Exercise data:
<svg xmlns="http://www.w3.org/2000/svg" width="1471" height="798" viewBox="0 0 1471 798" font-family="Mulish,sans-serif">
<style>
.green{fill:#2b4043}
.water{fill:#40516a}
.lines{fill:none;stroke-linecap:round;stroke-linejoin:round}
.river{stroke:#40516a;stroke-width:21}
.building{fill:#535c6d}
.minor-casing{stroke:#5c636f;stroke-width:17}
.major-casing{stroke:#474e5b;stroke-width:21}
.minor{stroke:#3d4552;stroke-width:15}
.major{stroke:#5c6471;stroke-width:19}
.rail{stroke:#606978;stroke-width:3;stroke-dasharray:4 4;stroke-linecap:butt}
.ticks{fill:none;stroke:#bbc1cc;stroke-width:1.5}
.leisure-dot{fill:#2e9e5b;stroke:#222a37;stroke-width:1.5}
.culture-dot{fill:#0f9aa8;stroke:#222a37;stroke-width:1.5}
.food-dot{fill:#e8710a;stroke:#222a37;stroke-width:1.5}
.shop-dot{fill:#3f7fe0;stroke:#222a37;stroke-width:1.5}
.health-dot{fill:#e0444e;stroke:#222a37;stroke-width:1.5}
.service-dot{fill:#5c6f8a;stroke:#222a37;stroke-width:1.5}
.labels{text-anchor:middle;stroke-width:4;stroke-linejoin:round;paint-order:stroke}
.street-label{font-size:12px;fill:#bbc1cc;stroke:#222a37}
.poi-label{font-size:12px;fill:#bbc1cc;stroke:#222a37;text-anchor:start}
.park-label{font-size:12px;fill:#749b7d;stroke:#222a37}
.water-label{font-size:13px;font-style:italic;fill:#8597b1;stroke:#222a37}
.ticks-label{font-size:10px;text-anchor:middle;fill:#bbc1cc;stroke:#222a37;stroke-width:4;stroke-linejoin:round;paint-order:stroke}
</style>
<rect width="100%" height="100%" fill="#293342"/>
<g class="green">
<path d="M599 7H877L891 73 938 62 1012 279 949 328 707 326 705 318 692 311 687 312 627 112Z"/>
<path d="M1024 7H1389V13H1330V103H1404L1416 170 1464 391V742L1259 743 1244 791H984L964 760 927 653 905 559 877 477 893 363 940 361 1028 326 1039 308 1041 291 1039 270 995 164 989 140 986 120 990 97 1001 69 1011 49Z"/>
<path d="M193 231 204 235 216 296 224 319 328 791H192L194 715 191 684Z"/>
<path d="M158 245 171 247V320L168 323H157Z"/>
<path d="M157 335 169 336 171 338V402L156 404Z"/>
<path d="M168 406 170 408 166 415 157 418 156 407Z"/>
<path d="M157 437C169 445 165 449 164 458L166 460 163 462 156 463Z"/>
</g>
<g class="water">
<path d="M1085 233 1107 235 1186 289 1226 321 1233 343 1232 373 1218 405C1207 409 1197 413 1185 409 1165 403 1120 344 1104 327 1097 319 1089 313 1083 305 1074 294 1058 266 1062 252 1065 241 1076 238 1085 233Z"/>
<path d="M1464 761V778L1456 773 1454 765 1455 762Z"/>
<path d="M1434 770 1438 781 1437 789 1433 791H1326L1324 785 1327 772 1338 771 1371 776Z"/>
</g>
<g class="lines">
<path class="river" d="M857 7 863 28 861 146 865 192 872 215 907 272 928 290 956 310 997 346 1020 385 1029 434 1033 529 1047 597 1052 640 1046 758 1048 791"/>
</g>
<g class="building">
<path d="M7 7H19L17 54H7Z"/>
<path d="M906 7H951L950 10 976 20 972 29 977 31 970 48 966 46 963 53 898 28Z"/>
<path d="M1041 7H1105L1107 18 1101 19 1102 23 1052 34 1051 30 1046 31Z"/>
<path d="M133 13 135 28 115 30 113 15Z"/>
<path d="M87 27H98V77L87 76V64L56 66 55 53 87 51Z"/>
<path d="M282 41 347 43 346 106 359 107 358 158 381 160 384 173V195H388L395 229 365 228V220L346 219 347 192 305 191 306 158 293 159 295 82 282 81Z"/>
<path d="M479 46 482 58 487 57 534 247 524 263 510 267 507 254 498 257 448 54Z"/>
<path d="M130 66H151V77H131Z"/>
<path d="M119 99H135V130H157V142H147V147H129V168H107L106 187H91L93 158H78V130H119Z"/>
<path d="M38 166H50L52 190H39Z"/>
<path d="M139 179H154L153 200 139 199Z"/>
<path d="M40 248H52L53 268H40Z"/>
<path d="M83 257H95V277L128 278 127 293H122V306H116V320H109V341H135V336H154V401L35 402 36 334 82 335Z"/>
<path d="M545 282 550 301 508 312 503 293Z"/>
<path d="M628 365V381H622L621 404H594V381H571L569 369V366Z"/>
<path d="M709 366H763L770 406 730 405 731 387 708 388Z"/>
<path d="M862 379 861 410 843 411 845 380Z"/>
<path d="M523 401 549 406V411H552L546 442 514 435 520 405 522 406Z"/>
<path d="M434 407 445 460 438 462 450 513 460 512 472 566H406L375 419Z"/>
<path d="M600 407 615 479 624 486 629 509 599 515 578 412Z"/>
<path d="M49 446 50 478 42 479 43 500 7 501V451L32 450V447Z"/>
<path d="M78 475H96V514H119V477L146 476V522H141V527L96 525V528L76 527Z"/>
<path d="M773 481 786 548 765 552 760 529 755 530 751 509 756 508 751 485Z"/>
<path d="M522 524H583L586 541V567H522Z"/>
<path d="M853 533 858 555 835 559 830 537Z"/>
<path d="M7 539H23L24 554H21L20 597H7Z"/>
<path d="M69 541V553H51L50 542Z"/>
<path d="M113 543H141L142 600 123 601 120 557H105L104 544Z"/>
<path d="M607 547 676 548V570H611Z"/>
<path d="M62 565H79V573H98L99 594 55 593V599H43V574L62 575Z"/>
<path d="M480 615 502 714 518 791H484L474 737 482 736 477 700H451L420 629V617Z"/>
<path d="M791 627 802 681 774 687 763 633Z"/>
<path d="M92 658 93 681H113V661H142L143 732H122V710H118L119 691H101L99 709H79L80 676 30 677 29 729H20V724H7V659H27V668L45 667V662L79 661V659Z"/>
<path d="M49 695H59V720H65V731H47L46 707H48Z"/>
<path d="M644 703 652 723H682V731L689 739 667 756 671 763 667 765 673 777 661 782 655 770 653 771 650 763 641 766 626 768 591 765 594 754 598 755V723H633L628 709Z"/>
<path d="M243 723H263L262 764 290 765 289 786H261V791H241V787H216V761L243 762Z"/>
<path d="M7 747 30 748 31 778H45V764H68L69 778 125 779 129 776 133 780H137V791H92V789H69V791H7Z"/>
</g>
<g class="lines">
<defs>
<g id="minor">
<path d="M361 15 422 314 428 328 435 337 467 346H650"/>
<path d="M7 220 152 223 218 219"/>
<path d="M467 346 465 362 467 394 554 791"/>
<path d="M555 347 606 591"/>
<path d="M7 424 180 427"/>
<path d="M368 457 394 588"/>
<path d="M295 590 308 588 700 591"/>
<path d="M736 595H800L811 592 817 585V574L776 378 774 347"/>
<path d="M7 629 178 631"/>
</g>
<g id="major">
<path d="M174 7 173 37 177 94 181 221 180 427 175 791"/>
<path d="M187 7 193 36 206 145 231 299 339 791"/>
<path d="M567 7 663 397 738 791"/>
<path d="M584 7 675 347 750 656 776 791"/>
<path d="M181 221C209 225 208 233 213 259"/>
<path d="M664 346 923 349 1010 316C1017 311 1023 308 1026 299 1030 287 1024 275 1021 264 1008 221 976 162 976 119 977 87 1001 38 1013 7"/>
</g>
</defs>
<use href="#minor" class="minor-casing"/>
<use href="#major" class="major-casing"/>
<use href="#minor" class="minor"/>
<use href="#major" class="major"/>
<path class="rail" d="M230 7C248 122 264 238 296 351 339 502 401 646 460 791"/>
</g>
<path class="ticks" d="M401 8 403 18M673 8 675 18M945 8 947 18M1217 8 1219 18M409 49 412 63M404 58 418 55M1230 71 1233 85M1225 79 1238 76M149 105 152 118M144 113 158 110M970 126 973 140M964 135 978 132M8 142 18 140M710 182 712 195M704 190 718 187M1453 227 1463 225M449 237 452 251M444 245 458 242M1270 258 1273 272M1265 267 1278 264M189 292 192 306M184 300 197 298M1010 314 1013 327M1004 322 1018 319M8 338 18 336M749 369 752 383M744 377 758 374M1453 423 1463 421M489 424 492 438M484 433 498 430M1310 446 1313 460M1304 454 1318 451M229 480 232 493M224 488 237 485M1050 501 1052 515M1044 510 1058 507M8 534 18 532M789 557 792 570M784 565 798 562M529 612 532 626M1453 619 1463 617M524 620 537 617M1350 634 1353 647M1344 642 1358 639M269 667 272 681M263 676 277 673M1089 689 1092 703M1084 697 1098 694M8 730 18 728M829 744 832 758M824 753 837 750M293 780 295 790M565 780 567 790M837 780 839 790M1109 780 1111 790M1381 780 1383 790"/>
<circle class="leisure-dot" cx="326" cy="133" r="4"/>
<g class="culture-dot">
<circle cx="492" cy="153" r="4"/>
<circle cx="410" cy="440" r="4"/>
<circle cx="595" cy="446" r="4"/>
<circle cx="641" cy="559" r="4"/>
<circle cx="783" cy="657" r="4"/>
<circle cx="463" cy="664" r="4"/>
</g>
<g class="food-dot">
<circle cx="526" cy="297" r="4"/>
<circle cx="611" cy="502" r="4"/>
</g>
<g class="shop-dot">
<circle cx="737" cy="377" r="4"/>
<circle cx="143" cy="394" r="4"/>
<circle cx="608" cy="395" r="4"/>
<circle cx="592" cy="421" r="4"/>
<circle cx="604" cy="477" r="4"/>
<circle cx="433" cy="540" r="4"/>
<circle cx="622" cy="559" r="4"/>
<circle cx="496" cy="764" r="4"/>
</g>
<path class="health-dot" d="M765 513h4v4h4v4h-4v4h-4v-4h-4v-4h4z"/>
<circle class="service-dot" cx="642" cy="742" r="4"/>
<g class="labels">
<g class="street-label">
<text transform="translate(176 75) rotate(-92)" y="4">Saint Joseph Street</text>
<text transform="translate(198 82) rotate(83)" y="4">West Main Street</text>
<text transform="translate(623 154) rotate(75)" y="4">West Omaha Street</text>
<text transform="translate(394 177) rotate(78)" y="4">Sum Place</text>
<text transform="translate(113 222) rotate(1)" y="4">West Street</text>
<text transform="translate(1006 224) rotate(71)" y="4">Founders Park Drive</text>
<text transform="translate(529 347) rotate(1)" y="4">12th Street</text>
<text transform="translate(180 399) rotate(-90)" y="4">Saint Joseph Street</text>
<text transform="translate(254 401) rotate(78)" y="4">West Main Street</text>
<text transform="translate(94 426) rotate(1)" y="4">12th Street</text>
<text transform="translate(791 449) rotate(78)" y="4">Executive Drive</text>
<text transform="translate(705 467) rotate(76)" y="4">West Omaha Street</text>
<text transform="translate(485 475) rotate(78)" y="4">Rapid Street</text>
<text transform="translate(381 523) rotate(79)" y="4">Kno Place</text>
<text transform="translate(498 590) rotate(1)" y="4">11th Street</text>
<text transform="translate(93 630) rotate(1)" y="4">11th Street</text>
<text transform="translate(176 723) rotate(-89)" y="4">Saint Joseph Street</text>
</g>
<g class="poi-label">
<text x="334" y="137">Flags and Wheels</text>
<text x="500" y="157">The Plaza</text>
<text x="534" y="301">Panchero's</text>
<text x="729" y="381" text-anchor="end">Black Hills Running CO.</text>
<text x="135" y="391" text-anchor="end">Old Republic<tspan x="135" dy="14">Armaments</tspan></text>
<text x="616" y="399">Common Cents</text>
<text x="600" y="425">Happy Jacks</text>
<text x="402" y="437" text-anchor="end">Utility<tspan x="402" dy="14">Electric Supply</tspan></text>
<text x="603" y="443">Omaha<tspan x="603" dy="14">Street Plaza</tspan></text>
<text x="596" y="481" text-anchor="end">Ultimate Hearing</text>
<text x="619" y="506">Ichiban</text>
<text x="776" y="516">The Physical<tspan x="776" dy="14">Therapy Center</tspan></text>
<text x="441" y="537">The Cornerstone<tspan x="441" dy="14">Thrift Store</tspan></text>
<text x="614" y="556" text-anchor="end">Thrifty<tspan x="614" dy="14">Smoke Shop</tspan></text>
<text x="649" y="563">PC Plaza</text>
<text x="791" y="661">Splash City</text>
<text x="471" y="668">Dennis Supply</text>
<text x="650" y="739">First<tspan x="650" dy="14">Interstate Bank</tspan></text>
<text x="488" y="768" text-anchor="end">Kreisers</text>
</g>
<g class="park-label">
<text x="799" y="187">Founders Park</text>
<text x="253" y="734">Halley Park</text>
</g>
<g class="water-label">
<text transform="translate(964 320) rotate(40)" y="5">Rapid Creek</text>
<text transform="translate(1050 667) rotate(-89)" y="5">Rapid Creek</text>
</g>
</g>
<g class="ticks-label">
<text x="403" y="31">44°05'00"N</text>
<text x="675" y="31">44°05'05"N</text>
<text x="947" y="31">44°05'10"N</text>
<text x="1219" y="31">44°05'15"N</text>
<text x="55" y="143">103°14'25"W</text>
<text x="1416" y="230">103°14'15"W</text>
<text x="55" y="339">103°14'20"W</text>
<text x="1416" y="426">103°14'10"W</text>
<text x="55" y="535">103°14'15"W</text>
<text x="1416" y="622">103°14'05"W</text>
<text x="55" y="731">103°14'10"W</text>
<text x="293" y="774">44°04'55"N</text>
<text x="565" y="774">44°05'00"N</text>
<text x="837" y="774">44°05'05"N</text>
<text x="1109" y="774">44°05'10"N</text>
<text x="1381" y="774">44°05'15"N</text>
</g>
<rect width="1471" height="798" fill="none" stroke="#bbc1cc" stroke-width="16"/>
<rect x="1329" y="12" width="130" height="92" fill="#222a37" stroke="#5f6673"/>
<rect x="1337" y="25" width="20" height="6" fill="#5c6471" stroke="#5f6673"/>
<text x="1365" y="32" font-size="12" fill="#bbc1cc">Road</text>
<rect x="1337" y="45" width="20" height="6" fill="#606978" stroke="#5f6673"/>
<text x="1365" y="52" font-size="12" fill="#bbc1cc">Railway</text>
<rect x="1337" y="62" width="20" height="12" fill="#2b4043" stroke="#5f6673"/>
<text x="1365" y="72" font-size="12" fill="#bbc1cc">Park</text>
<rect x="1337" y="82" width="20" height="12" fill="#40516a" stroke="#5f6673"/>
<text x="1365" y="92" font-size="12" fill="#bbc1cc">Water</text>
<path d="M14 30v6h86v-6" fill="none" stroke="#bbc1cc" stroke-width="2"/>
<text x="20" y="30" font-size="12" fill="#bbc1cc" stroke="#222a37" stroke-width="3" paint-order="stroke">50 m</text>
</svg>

What the exercise asks: Exactly how many lines of the listing above hold the word "casing"? Give the number alone.

Your solution: 4